Mais à 5M€+ de volume, est-ce un vrai levier ou juste un jouet de stack ?
Réponse courte :
ça devient un vrai levier quand le coût d'un mauvais routing dépasse enfin le coût de la complexité.
Quelques ordres de grandeur simples :
- 1 point de taux d'autorisation gagné sur 5M€ de volume, c'est 50 000€ encaissés en plus.
- 20 bps de frais PSP économisés, c'est 10 000€ de marge annuelle récupérée.
- Un fallback propre pendant un incident PSP peut sauver un pic de ventes que personne ne rattrape le lendemain.
- Sur du multi-pays, router selon la géographie, le moyen de paiement ou le type de carte peut créer plus d'impact qu'une renégociation commerciale isolée.

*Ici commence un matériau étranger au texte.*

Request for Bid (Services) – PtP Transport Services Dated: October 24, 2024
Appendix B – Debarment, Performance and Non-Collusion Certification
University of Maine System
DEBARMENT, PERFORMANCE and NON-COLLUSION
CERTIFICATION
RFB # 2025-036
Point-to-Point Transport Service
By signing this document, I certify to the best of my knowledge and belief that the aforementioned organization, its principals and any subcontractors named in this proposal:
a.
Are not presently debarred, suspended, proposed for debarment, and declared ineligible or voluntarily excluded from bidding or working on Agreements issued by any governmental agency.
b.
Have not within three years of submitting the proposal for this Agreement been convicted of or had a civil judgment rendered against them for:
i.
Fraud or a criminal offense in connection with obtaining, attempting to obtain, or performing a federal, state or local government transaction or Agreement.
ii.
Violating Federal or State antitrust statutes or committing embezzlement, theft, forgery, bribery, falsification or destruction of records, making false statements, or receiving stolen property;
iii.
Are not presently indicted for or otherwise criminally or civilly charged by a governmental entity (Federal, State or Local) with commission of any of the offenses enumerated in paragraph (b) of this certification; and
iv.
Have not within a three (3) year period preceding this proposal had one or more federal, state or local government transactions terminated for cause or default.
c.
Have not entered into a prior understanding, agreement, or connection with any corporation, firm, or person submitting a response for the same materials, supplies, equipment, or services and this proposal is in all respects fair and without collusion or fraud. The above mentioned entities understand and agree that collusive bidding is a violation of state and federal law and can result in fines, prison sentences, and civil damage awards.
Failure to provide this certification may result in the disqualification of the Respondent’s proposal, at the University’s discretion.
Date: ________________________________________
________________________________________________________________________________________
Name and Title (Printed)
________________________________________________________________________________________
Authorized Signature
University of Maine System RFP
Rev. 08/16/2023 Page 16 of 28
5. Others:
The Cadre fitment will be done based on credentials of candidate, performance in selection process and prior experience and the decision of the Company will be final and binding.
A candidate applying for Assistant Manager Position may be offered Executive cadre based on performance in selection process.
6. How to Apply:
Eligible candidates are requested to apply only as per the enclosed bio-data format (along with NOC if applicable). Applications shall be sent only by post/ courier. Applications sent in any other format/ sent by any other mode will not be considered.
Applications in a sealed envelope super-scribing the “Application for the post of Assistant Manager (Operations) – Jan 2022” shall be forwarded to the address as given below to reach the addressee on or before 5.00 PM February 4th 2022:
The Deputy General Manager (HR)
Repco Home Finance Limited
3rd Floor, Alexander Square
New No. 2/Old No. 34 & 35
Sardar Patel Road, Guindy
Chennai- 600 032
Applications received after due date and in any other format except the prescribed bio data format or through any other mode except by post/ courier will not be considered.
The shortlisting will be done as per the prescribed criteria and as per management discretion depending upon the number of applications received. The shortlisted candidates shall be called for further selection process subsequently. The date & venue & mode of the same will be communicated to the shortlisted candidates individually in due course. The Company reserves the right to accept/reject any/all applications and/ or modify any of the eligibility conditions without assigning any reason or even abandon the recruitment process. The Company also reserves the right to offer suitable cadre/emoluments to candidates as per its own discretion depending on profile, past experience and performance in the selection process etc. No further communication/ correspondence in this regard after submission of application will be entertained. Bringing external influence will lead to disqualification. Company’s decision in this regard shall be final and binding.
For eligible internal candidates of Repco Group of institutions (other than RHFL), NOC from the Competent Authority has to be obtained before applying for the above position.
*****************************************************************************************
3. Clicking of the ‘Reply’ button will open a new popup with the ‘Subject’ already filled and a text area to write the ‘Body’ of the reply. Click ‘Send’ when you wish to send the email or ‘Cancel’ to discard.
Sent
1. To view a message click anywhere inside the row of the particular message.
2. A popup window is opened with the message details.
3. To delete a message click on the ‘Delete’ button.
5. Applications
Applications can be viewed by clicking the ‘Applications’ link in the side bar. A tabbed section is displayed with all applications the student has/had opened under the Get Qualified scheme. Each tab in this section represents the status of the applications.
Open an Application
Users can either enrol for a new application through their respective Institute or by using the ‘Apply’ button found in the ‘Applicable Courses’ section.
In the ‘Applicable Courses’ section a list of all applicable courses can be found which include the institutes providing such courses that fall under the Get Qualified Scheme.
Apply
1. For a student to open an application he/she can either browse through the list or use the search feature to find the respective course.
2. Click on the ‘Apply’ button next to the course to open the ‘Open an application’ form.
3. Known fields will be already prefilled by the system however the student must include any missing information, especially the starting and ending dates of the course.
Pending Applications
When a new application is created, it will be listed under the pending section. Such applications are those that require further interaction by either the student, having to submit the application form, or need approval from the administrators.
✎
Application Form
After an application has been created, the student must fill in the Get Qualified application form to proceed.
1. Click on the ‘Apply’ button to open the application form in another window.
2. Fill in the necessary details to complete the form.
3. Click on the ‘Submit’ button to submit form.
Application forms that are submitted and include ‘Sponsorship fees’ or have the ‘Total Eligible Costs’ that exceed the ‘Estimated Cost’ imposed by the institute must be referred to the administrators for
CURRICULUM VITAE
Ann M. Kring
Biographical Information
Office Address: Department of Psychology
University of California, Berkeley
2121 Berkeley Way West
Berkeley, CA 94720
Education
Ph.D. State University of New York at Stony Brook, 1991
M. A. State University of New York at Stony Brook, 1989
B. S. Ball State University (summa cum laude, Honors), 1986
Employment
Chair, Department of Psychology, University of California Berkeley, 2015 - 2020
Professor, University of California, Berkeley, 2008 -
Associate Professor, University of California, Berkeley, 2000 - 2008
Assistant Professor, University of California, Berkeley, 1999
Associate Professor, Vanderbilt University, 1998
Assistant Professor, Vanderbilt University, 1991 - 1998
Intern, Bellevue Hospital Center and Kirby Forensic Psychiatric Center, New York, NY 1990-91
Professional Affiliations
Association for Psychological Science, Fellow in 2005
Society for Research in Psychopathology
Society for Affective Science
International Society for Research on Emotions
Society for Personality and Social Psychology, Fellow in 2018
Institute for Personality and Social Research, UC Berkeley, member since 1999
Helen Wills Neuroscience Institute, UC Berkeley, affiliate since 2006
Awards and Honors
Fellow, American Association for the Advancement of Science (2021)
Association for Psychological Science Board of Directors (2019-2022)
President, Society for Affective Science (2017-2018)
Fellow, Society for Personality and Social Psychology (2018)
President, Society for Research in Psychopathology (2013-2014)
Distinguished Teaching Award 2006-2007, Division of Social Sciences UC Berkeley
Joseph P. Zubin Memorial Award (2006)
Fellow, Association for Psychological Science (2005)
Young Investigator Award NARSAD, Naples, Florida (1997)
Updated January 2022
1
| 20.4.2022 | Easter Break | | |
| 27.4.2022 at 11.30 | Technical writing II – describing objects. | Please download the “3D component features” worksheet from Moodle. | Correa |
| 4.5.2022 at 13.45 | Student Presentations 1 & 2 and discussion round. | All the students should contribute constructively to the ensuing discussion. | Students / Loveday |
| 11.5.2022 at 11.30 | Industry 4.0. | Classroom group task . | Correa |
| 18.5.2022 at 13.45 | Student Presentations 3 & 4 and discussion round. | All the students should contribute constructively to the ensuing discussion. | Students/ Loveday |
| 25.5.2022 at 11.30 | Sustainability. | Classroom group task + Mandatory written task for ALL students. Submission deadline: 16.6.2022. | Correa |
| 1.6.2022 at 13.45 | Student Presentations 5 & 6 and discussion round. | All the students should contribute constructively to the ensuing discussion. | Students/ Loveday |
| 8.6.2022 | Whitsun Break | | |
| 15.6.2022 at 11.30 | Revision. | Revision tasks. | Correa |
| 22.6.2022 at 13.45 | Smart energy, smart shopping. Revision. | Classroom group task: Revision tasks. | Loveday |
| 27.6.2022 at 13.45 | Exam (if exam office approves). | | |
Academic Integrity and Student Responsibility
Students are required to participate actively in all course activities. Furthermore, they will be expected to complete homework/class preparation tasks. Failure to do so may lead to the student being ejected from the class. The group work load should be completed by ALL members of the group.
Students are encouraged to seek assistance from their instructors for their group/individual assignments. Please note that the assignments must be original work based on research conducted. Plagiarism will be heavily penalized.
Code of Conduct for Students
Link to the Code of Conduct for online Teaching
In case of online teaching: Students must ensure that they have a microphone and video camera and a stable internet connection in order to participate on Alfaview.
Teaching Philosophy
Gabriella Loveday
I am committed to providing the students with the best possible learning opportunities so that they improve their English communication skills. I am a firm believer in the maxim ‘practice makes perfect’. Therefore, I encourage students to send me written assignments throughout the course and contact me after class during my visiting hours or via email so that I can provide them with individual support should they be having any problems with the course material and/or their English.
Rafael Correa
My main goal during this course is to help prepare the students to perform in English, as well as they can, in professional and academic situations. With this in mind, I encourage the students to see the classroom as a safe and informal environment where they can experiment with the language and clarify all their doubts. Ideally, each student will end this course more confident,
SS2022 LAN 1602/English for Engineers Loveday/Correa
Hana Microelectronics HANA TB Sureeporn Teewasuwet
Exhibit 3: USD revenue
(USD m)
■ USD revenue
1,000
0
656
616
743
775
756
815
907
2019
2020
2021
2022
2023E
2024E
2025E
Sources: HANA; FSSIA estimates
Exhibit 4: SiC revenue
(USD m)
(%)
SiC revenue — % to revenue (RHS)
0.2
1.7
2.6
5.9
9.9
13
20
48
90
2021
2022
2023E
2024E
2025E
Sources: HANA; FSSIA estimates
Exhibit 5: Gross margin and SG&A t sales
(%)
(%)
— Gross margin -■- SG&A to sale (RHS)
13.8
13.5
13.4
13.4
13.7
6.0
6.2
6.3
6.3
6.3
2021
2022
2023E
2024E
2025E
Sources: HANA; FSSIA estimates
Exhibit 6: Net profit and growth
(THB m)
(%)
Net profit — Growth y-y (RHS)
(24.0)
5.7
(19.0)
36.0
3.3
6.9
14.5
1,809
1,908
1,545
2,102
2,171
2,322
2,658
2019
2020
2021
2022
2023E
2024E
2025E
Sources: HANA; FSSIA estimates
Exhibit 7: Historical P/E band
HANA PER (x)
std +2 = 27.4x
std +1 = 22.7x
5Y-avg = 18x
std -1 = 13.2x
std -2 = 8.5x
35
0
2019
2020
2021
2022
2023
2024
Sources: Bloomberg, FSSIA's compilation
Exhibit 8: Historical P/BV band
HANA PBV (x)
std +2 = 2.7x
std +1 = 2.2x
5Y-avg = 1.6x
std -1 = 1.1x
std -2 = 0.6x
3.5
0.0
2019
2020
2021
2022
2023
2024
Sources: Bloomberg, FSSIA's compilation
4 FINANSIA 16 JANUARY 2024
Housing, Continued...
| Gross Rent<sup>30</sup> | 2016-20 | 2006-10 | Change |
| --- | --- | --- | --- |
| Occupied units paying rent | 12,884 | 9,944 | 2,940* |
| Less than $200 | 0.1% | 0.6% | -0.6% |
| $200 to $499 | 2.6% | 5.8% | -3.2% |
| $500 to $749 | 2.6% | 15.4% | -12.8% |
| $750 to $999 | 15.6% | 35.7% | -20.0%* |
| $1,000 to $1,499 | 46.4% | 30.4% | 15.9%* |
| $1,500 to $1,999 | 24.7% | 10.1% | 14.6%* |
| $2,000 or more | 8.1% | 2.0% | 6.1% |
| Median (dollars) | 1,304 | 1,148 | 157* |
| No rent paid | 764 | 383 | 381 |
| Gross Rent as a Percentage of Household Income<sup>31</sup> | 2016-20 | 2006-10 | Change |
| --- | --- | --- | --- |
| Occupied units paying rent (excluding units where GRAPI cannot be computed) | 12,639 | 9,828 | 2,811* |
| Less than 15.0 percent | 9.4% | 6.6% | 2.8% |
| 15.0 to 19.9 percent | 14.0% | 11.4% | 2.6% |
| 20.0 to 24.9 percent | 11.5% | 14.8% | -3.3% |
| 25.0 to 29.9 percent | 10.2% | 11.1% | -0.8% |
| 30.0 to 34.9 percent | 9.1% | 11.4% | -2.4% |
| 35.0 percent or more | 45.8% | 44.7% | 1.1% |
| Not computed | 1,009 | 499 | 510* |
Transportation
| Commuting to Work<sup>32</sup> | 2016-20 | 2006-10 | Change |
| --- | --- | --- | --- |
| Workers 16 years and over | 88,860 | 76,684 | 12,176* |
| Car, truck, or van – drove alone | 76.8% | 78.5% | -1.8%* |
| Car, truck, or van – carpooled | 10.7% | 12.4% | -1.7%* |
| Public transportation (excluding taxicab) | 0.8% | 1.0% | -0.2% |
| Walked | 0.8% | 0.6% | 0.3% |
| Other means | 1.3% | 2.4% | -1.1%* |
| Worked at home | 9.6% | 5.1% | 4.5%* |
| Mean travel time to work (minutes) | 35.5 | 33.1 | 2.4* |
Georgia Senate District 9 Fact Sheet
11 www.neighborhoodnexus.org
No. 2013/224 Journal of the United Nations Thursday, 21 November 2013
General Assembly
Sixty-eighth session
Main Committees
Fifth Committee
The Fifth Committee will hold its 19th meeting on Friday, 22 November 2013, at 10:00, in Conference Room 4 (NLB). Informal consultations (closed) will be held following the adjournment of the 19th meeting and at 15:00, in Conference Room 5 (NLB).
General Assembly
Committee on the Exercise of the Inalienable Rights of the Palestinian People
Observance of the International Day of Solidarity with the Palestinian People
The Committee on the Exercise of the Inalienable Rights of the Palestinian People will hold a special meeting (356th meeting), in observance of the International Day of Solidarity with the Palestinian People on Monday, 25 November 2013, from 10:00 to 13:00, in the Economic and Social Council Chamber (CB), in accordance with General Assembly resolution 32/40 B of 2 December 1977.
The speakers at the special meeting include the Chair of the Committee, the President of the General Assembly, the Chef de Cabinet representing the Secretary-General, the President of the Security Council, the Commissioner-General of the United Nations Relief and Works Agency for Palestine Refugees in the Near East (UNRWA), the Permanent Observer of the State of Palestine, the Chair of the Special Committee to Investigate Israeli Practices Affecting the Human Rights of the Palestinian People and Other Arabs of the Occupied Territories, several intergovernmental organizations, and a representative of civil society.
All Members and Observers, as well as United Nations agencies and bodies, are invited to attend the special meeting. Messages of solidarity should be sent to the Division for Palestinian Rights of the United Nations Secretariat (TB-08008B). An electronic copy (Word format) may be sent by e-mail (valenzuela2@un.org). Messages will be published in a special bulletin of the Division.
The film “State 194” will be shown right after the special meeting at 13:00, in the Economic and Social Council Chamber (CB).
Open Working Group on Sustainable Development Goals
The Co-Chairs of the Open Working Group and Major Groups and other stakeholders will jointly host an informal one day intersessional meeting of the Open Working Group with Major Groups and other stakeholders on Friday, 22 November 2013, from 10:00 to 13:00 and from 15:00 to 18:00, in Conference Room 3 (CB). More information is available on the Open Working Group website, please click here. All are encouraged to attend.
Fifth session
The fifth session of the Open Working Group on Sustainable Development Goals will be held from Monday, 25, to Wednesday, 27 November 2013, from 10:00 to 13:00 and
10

- Sur l'abonnement, séparer la logique one-shot et renewal évite de traiter tous les flux comme s'ils avaient la même criticité.
Là où le mythe commence :
quand une boîte à 2M€ de volume, un seul pays et une équipe ops minuscule se lance dans 4 PSP "pour faire comme les gros".
Là où le levier devient réel :
quand vous avez du volume, des écarts d'autorisation par pays, des coûts PSP visibles et assez de discipline ops pour piloter la complexité.
L'orchestration n'est pas un badge de maturité.
C'est un arbitrage économique.
Chez vous, c'est encore un mythe ou déjà un vrai sujet P&L ?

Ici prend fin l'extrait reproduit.